If the Dragons don’t signal their intent then Hewitt would have to move to a Welsh rival in order to play Test rugby.

“It’s the first time in my career that I have come to the end of a contract and had the ability to see what other clubs think of me and whether they rate me, because I have always been tied to the Dragons,” he said.

“I have never had that experience of knowing what other clubs think of me. It’s been good to get some feedback in that area, which gives me confidence.

“It’s not about rushing it, because it’s the first time I have been in this situation. Options are open, I will hear them all and make a decision from there.”

South Wales Argus: TEST HOPES: Ashton Hewitt is confident of breaking back into the Wales squadTEST HOPES: Ashton Hewitt is confident of breaking back into the Wales squad

Hewitt has twice been called up by Wales only for a concussion to dash his Six Nations hopes in 2017 and then a shoulder injury, suffered in a training collision with Dragons teammate Elliot Dee, denied him a place on the tour to face South Africa and Argentina last year.

Warren Gatland had pledged to give every member of his party a chance but the blow means the speedster remains uncapped.

Hewitt has seen Josh Adams, Steff Evans and Jonah Holmes get chances in his absence but backs himself to break into the Test squad.

“That made it more frustrating,” he admitted. “Within the space of an hour I went from being on the training pitch to being sat at home on my sofa with a dislocated shoulder.

“It did hit me hard, because it’s the closest that I have got. When I was in the Six Nations squad and had concussion, it was a massive competition so I didn’t expect to be starting even though I was hoping for a chance.

“They tend to give more opportunities on the summer tour and I felt that I could have played a big part.

“I back myself to get my cap, I back myself to get back in the squad as soon as I am fit and firing after a run of games.

“I think that I have the ability to be in that squad and push for that cap. There is a fair bit of competition and the back three is strong.

“But if I can get myself back in contention and back in that squad then it is only going to improve me as a player. It’s something that I look forward to when I get myself fit.”

Hewitt admits that the chances of earning a spot in the World Cup training squad are now slim – “it’s creeping closer and closer, so unless they are struggling through injuries then I can’t see that happening” – and is concentrating on being sharp for the start of 2019/20.

This month he received the all-clear from his surgeon to step up his rehabilitation after a review of his shoulder.

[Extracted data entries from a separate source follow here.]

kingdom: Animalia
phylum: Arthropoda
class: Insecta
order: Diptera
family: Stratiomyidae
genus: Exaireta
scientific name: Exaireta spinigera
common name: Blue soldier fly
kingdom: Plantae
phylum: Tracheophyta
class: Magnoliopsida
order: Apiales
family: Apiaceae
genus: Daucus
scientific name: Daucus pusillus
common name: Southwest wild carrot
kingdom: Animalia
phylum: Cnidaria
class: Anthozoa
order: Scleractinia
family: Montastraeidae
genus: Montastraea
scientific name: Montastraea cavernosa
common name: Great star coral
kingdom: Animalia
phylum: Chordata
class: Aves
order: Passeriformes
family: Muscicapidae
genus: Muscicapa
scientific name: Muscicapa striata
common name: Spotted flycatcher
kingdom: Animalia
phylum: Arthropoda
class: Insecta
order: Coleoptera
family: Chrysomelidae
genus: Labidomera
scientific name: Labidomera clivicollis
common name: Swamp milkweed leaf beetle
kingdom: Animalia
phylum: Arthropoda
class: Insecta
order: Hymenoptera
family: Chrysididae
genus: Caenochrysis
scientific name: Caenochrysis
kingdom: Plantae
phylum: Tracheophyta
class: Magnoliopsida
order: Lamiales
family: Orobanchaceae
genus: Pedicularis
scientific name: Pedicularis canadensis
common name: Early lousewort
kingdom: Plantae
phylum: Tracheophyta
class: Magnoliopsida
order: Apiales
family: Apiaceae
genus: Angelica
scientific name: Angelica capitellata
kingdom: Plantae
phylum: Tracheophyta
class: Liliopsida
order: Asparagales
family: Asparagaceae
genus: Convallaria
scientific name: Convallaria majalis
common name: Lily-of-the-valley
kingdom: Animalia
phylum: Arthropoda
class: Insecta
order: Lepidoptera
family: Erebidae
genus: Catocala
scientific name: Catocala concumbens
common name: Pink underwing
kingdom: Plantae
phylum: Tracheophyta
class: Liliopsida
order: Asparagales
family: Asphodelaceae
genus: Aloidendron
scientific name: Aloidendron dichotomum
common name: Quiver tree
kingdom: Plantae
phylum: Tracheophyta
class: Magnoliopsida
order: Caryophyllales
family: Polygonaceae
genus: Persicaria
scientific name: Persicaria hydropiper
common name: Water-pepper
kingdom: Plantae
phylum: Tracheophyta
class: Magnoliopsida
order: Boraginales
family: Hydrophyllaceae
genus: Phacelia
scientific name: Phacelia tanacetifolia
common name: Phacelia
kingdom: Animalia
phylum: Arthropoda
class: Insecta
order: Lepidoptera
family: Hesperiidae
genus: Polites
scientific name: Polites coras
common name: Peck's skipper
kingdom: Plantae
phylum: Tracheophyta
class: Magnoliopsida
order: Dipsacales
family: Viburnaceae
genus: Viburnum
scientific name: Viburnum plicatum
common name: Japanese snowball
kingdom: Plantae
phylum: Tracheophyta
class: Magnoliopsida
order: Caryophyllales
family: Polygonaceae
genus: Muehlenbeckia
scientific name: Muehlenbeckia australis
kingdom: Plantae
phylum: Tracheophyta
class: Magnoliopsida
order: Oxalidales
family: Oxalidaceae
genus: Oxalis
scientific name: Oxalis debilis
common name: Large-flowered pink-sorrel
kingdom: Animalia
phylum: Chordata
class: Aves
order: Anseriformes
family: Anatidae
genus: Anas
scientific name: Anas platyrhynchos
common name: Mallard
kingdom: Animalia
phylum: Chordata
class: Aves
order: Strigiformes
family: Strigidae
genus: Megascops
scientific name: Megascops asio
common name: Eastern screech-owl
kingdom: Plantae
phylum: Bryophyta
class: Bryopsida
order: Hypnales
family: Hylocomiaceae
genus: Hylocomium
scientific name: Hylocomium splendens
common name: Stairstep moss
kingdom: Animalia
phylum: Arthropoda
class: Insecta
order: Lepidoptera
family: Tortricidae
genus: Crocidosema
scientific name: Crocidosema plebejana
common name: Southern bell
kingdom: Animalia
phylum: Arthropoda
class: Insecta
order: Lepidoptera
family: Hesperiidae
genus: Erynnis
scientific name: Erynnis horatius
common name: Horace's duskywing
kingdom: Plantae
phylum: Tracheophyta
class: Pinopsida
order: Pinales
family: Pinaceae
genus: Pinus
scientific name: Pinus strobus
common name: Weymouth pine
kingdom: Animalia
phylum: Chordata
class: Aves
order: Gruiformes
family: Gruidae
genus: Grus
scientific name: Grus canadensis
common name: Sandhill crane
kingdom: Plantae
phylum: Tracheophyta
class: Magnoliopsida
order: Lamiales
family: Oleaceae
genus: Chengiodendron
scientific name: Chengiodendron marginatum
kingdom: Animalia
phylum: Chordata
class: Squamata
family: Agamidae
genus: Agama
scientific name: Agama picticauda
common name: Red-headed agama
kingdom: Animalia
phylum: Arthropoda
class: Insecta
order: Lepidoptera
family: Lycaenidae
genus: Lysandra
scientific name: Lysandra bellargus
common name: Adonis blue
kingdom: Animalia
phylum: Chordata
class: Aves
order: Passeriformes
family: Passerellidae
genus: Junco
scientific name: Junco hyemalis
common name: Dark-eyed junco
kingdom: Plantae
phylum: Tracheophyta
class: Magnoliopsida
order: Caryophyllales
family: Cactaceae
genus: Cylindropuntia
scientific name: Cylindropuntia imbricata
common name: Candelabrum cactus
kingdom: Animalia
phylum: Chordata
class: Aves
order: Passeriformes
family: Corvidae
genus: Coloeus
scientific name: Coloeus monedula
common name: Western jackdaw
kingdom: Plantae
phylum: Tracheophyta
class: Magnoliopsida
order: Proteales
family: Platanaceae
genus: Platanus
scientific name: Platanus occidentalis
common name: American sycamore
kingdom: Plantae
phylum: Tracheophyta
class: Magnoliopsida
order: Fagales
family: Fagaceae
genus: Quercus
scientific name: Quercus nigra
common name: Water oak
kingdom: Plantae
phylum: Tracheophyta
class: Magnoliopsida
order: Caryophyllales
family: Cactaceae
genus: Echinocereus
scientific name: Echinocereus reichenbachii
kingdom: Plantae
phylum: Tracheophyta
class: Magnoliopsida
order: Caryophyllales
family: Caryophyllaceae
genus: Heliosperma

“He said that it couldn’t be better, my range was better than expected, that the x-ray was perfect and that there is not any cause for concern,” said Hewitt.

“It’s a massive confidence boost because last time around it was the final scan, late in my recovery, that I found out the operation had failed.

“Now it’s time to start ramping up the rehab and get strong and fit to be ready to play when the time comes.

“From previous shoulder injuries I have come back faster because you just hammer the legs and do all the speed work.

“I am just happy to be on the road to recovery. I don’t need to see the surgeon again unless a problem arises, so I am buzzing.”